The U.S. Food and Drug Administration recently approved Noctiva (desmopressin acetate) - the first treatment for the condition nocturnal polyuria - the overproduction of urine during the night. Although making a bathroom break at night may not seem on the front lines of medical concerns, roughly 80 - 90% of octogenarians report it as a problem. The disrupted sleep has downstream effects - an increase in daytime sleepiness, depressive symptoms, cognitive dysfunction, and a general decrease in the quality of life. 

There are two broad reasons why people end up needing to use the bathroom at night. First, their bladder may not empty properly. In men, this is often due to an enlarging prostate obstructing flow from the bladder; for women, the bladder may be overly sensitive, or the muscles maintaining the bladder's position in the pelvis too lax. Second, the body can make too much urine at night, frequently because of chronic kidney or heart problems.  

Noctiva works on the latter of the two reasons, tricking the body into making less urine by increasing the absorption of water through the kidneys. It is taken as a nasal spray, can be used daily and is sprayed roughly 30 minutes before going to sleep.

Noctiva is not for everyone who needs to use the bathroom at night. It is restricted to adults who wake up at least two times per night to urinate. It is not, however, recommended for children - many of whom wet the bed - which is very different than nocturnal polyuria. Also, pregnant women should not consider using Noctiva. Their months of using the bathroom at night are because a baby is sitting on their bladder - not due to overproduction of urine. 

People with congestive heart failure or uncontrolled hypertension should not use Noctiva as fluid retention can worsen these underlying conditions. Lastly, because it is a nasal spray, people who have colds or allergies should not use it until their nasal condition has subsided. 

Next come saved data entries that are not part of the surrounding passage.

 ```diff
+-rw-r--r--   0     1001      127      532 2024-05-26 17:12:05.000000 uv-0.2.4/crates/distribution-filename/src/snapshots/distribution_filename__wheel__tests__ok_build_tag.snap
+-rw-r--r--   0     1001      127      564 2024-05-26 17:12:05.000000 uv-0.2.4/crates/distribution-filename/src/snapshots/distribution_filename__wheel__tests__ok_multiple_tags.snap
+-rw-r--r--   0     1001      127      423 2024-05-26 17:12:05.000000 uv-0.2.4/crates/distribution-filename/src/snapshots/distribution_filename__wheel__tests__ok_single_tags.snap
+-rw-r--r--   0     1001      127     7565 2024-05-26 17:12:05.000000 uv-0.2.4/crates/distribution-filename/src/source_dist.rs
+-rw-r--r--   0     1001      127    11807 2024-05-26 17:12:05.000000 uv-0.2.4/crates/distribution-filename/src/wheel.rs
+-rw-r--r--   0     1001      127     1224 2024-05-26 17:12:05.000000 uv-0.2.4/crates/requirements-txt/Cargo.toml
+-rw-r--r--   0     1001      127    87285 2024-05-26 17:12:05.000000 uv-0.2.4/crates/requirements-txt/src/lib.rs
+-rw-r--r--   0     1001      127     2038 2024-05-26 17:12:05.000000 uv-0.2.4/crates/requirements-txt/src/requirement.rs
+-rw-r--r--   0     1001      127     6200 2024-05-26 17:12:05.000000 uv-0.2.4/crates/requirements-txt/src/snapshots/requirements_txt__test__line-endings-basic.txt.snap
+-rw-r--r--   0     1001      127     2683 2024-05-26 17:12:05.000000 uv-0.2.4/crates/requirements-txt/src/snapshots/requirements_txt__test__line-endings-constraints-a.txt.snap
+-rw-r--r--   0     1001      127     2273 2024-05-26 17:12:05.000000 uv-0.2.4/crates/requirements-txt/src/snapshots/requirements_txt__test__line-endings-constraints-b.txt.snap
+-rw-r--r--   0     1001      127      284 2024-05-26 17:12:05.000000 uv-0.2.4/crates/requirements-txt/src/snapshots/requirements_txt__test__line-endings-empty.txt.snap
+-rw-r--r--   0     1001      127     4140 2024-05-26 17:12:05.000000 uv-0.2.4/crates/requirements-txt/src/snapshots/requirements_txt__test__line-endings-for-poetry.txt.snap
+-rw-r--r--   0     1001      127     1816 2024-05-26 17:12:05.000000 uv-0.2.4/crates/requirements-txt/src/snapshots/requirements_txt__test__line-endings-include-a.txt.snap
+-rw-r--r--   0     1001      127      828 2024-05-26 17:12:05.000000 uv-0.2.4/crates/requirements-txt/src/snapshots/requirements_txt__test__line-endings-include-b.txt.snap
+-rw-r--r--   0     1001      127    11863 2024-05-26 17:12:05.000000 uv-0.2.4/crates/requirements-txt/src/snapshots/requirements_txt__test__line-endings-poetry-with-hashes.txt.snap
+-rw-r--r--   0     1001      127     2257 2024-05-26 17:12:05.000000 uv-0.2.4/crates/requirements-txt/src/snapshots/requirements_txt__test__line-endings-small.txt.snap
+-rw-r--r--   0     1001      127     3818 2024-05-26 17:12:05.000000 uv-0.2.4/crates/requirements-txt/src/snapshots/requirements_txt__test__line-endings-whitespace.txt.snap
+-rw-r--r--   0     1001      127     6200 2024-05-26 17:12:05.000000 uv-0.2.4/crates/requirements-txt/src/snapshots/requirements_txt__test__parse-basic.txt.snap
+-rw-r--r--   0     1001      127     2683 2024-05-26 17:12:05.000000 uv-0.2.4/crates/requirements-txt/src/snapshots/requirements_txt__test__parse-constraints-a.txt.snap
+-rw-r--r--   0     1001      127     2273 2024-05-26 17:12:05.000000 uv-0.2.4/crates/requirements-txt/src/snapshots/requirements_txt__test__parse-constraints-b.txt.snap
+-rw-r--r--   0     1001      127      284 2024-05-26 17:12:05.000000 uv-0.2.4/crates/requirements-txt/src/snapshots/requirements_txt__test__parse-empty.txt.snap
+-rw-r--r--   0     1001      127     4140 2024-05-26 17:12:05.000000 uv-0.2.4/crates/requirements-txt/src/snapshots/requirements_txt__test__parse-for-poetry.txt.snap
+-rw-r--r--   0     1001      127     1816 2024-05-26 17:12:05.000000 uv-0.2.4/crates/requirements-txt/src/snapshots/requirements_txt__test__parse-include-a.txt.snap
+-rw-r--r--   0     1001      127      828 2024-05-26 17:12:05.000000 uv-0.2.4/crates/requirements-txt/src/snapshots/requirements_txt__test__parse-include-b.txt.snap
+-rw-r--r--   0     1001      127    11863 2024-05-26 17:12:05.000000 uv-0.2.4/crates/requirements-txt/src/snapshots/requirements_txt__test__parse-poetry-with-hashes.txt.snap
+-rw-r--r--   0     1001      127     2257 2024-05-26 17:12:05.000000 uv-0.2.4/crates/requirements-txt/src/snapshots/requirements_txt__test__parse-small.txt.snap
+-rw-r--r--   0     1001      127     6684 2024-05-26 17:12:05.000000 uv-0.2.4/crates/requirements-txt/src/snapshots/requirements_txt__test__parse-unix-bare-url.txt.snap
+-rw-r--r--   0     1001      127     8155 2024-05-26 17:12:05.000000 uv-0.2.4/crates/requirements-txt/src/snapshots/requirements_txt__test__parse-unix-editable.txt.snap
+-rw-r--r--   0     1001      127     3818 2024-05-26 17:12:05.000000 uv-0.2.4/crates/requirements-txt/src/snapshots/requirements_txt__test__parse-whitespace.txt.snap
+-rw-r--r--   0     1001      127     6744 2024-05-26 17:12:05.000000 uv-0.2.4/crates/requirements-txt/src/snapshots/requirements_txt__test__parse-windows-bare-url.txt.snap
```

The drug was approved by the FDA based on the data from two 12-week, randomized, placebo-controlled trials in 1,045 patients 50 years of age and older with nocturnal polyuria.

The most common side effects of Noctiva in clinical trials included nasal discomfort, cold symptoms (nasopharyngitis), nasal congestion, sneezing, high or increased blood pressure, back pain, nose bleeds, bronchitis and dizziness - all of which may be risks people are willing to take for a good night's sleep.